The terms "white noise" and "pink noise" are applied to noise that depends on a parameter. The equation you gave technically isn't noise at all--- it's a real number uniformly distributed between -1 and 1. But I will assume that you are calling the RAND function inside a routine, and that this routine is simulating some system in time, and every time step it adds the random number to the velocity or the acceleration in a differential equation. In this case, the RAND call becomes white noise in the short time-step limit.
It is easy to generate white-noise, because you don't need to know the previous values of the noise to get future values.
The pink noise with a 1/f spectrum is nonlocal, so you need to do an FFT on a long random sequence, divide by $\sqrt{f}$ and FFT back, as DarenW said. This requires you to store the entire sequence of random numbers in memory, and is very tedious.

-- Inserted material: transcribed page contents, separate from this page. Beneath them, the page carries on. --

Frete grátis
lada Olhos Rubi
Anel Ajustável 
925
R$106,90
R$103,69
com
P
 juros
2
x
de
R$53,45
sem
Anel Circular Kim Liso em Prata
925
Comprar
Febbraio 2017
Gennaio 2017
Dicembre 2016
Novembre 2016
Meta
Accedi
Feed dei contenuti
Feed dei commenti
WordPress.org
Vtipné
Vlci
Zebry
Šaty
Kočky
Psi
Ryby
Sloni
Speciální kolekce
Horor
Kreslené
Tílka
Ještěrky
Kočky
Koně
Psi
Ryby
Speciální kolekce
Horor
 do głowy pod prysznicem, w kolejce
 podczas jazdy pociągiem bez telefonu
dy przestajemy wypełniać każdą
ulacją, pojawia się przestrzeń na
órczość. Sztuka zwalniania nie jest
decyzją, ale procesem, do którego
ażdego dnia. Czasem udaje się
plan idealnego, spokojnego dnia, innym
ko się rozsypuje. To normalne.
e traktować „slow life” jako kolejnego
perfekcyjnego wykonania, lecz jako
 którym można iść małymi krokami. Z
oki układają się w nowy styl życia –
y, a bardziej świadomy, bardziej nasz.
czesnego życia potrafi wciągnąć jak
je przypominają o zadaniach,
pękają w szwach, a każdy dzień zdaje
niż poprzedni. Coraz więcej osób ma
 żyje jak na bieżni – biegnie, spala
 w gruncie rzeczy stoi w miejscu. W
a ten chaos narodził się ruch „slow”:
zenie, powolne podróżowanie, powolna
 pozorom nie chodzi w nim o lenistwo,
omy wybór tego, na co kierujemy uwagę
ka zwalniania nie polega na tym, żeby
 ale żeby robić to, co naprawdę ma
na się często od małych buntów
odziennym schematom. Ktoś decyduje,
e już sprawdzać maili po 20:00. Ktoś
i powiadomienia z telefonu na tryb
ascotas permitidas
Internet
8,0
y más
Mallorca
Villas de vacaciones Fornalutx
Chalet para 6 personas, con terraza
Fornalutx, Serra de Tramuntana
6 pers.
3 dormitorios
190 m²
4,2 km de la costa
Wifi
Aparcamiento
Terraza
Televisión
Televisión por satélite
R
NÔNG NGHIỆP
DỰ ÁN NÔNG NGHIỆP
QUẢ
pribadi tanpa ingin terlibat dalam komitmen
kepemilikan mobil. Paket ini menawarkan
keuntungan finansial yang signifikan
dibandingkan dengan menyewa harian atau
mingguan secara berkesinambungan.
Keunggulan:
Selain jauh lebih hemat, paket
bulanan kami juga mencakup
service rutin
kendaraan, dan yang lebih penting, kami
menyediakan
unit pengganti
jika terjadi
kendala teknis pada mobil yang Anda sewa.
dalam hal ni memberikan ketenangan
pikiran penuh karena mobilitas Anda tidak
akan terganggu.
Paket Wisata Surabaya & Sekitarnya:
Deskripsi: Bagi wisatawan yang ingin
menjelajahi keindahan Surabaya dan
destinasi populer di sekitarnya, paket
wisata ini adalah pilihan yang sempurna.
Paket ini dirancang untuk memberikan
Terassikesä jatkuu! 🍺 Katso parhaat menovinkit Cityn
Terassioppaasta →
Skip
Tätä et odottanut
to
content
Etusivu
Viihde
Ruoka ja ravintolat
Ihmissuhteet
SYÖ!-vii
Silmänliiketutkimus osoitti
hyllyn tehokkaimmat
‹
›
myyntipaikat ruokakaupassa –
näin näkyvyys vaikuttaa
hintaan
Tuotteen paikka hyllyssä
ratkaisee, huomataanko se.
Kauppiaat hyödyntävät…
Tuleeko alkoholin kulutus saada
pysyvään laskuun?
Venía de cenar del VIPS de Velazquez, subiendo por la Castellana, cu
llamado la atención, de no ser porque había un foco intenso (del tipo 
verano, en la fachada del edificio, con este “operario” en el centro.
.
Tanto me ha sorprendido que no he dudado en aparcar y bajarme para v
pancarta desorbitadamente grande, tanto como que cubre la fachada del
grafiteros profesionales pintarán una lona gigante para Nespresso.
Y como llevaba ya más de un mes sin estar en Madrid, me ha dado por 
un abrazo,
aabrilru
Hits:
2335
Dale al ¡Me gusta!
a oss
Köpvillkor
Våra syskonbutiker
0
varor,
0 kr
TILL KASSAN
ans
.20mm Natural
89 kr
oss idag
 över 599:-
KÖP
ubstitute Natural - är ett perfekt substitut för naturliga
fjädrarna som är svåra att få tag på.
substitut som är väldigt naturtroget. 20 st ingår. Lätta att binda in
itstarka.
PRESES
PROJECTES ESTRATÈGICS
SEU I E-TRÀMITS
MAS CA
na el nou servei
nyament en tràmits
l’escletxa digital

If you use a filter, it will be nonlocal in time, so you still need to store many random values to work with.
You can generate a non-pink version of colored noise by keeping a sum-variable s around in your program. Just let s=s+(2*RAND()-1) (but be careful--- this introduces a slight drift in s because RAND usually can return exactly zero internally, but never exactly 1. You can fix this by keeping a random sign variable around and subtracting the random quantity instead of adding when the sign is negative). The sum value s will have long-time correlations, and it's spectrum is a powerlaw that falls off like $1\over f^2$. Perhaps this will be sufficient for your needs--- it is certainly much easier numerically.